[ENTRIES SUPPLIED]
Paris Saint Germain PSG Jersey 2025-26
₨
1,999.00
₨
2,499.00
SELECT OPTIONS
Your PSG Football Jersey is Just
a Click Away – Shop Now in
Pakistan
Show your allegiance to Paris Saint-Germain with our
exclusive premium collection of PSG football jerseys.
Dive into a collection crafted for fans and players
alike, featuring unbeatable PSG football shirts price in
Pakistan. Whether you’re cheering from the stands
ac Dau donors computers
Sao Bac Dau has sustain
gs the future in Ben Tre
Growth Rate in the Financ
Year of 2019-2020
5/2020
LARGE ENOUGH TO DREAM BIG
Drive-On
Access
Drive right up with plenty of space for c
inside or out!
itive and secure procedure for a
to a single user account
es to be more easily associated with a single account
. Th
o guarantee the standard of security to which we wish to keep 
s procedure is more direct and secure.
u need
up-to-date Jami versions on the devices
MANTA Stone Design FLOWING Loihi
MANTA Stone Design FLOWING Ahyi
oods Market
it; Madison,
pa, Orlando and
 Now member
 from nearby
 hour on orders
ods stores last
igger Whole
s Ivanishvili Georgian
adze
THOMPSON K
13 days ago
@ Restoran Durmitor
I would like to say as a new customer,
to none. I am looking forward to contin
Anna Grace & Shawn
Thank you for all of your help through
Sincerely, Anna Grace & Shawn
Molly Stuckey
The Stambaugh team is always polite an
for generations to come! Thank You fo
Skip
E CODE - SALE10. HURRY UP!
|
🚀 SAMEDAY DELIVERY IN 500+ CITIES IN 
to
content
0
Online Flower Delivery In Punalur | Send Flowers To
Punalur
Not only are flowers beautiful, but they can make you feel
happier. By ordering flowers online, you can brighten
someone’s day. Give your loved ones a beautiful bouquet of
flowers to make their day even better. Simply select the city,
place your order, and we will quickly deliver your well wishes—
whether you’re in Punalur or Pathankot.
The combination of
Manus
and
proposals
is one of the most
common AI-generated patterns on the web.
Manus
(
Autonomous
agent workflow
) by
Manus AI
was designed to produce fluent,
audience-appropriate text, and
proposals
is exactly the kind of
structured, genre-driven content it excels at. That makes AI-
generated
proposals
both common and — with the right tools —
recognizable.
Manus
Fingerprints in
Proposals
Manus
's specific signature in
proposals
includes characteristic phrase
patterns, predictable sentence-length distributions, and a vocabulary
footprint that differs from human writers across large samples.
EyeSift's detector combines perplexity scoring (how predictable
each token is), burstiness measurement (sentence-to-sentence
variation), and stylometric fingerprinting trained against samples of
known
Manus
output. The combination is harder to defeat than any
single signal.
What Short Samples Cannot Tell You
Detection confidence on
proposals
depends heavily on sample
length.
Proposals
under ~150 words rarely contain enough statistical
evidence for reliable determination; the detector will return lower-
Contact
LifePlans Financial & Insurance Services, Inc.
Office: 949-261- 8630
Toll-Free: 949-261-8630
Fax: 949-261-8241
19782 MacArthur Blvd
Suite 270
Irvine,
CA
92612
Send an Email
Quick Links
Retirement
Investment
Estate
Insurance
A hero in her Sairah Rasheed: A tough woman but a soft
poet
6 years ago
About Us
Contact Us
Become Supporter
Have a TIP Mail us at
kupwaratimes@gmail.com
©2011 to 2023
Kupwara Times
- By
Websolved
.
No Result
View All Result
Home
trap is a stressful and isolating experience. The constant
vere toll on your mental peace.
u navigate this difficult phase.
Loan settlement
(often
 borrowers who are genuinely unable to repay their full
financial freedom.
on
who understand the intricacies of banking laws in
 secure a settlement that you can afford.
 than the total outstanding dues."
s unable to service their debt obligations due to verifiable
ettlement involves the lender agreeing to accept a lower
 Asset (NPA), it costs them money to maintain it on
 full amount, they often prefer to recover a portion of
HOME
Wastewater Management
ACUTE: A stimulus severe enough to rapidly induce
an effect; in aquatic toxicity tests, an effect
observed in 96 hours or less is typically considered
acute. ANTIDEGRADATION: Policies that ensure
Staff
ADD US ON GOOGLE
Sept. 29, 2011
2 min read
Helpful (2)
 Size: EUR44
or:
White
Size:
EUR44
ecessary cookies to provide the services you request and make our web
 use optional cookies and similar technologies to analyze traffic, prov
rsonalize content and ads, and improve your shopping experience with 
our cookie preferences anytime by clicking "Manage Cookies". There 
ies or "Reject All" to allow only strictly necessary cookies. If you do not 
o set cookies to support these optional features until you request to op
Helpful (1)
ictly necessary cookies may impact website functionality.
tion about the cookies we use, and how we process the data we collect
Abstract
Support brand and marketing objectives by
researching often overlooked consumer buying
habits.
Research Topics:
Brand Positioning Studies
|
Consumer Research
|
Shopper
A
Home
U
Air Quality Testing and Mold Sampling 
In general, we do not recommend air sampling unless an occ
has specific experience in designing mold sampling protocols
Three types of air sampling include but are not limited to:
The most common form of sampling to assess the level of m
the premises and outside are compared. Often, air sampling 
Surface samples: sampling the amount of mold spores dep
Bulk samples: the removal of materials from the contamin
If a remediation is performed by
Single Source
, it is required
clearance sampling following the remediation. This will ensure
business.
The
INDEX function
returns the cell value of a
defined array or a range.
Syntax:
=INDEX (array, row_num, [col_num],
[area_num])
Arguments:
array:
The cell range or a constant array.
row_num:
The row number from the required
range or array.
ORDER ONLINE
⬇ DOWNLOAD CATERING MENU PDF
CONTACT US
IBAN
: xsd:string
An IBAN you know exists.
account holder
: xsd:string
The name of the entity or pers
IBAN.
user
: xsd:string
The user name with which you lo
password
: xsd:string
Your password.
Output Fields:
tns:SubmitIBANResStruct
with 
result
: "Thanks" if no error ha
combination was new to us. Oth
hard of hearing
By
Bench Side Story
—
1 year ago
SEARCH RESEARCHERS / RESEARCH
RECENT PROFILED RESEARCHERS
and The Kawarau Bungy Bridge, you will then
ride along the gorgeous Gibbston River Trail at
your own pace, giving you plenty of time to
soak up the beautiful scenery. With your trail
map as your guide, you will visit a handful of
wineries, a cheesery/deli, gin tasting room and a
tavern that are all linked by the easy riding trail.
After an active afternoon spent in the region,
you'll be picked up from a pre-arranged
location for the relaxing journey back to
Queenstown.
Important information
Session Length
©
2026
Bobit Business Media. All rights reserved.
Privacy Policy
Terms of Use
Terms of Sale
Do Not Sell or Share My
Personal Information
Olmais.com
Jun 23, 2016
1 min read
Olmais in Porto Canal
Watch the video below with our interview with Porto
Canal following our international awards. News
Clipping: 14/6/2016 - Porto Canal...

[WORK REQUEST] Rewrite the items above, changing each instance of "Punalur" to "Kollam" and keeping everything else the same.

[REPLY TO THE EXERCISE]
Paris Saint Germain PSG Jersey 2025-26
₨
1,999.00
₨
2,499.00
SELECT OPTIONS
Your PSG Football Jersey is Just
a Click Away – Shop Now in
Pakistan
Show your allegiance to Paris Saint-Germain with our
exclusive premium collection of PSG football jerseys.
Dive into a collection crafted for fans and players
alike, featuring unbeatable PSG football shirts price in
Pakistan. Whether you’re cheering from the stands
ac Dau donors computers
Sao Bac Dau has sustain
gs the future in Ben Tre
Growth Rate in the Financ
Year of 2019-2020
5/2020
LARGE ENOUGH TO DREAM BIG
Drive-On
Access
Drive right up with plenty of space for c
inside or out!
itive and secure procedure for a
to a single user account
es to be more easily associated with a single account
. Th
o guarantee the standard of security to which we wish to keep 
s procedure is more direct and secure.
u need
up-to-date Jami versions on the devices
MANTA Stone Design FLOWING Loihi
MANTA Stone Design FLOWING Ahyi
oods Market
it; Madison,
pa, Orlando and
 Now member
 from nearby
 hour on orders
ods stores last
igger Whole
s Ivanishvili Georgian
adze
THOMPSON K
13 days ago
@ Restoran Durmitor
I would like to say as a new customer,
to none. I am looking forward to contin
Anna Grace & Shawn
Thank you for all of your help through
Sincerely, Anna Grace & Shawn
Molly Stuckey
The Stambaugh team is always polite an
for generations to come! Thank You fo
Skip
E CODE - SALE10. HURRY UP!
|
🚀 SAMEDAY DELIVERY IN 500+ CITIES IN 
to
content
0
Online Flower Delivery In Kollam | Send Flowers To
Kollam
Not only are flowers beautiful, but they can make you feel
happier. By ordering flowers online, you can brighten
someone’s day. Give your loved ones a beautiful bouquet of
flowers to make their day even better. Simply select the city,
place your order, and we will quickly deliver your well wishes—
whether you’re in Kollam or Pathankot.
The combination of
Manus
and
proposals
is one of the most
common AI-generated patterns on the web.
Manus
(
Autonomous
agent workflow
) by
Manus AI
was designed to produce fluent,
audience-appropriate text, and
proposals
is exactly the kind of
structured, genre-driven content it excels at. That makes AI-
generated
proposals
both common and — with the right tools —
recognizable.
Manus
Fingerprints in
Proposals
Manus
's specific signature in
proposals
includes characteristic phrase
patterns, predictable sentence-length distributions, and a vocabulary
footprint that differs from human writers across large samples.
EyeSift's detector combines perplexity scoring (how predictable
each token is), burstiness measurement (sentence-to-sentence
variation), and stylometric fingerprinting trained against samples of
known
Manus
output. The combination is harder to defeat than any
single signal.
What Short Samples Cannot Tell You
Detection confidence on
proposals
depends heavily on sample
length.
Proposals
under ~150 words rarely contain enough statistical
evidence for reliable determination; the detector will return lower-
Contact
LifePlans Financial & Insurance Services, Inc.
Office: 949-261- 8630
Toll-Free: 949-261-8630
Fax: 949-261-8241
19782 MacArthur Blvd
Suite 270
Irvine,
CA
92612
Send an Email
Quick Links
Retirement
Investment
Estate
Insurance
A hero in her Sairah Rasheed: A tough woman but a soft
poet
6 years ago
About Us
Contact Us
Become Supporter
Have a TIP Mail us at
kupwaratimes@gmail.com
©2011 to 2023
Kupwara Times
- By
Websolved
.
No Result
View All Result
Home
trap is a stressful and isolating experience. The constant
vere toll on your mental peace.
u navigate this difficult phase.
Loan settlement
(often
 borrowers who are genuinely unable to repay their full
financial freedom.
on
who understand the intricacies of banking laws in
 secure a settlement that you can afford.
 than the total outstanding dues."
s unable to service their debt obligations due to verifiable
ettlement involves the lender agreeing to accept a lower
 Asset (NPA), it costs them money to maintain it on
 full amount, they often prefer to recover a portion of
HOME
Wastewater Management
ACUTE: A stimulus severe enough to rapidly induce
an effect; in aquatic toxicity tests, an effect
observed in 96 hours or less is typically considered
acute. ANTIDEGRADATION: Policies that ensure
Staff
ADD US ON GOOGLE
Sept. 29, 2011
2 min read
Helpful (2)
 Size: EUR44
or:
White
Size:
EUR44
ecessary cookies to provide the services you request and make our web
 use optional cookies and similar technologies to analyze traffic, prov
rsonalize content and ads, and improve your shopping experience with 
our cookie preferences anytime by clicking "Manage Cookies". There 
ies or "Reject All" to allow only strictly necessary cookies. If you do not 
o set cookies to support these optional features until you request to op
Helpful (1)
ictly necessary cookies may impact website functionality.
tion about the cookies we use, and how we process the data we collect
Abstract
Support brand and marketing objectives by
researching often overlooked consumer buying
habits.
Research Topics:
Brand Positioning Studies
|
Consumer Research
|
Shopper
A
Home
U
Air Quality Testing and Mold Sampling 
In general, we do not recommend air sampling unless an occ
has specific experience in designing mold sampling protocols
Three types of air sampling include but are not limited to:
The most common form of sampling to assess the level of m
the premises and outside are compared. Often, air sampling 
Surface samples: sampling the amount of mold spores dep
Bulk samples: the removal of materials from the contamin
If a remediation is performed by
Single Source
, it is required
clearance sampling following the remediation. This will ensure
business.
The
INDEX function
returns the cell value of a
defined array or a range.
Syntax:
=INDEX (array, row_num, [col_num],
[area_num])
Arguments:
array:
The cell range or a constant array.
row_num:
The row number from the required
range or array.
ORDER ONLINE
⬇ DOWNLOAD CATERING MENU PDF
CONTACT US
IBAN
: xsd:string
An IBAN you know exists.
account holder
: xsd:string
The name of the entity or pers
IBAN.
user
: xsd:string
The user name with which you lo
password
: xsd:string
Your password.
Output Fields:
tns:SubmitIBANResStruct
with 
result
: "Thanks" if no error ha
combination was new to us. Oth
hard of hearing
By
Bench Side Story
—
1 year ago
SEARCH RESEARCHERS / RESEARCH
RECENT PROFILED RESEARCHERS
and The Kawarau Bungy Bridge, you will then
ride along the gorgeous Gibbston River Trail at
your own pace, giving you plenty of time to
soak up the beautiful scenery. With your trail
map as your guide, you will visit a handful of
wineries, a cheesery/deli, gin tasting room and a
tavern that are all linked by the easy riding trail.
After an active afternoon spent in the region,
you'll be picked up from a pre-arranged
location for the relaxing journey back to
Queenstown.
Important information
Session Length
©
2026
Bobit Business Media. All rights reserved.
Privacy Policy
Terms of Use
Terms of Sale
Do Not Sell or Share My
Personal Information
Olmais.com
Jun 23, 2016
1 min read
Olmais in Porto Canal
Watch the video below with our interview with Porto
Canal following our international awards. News
Clipping: 14/6/2016 - Porto Canal...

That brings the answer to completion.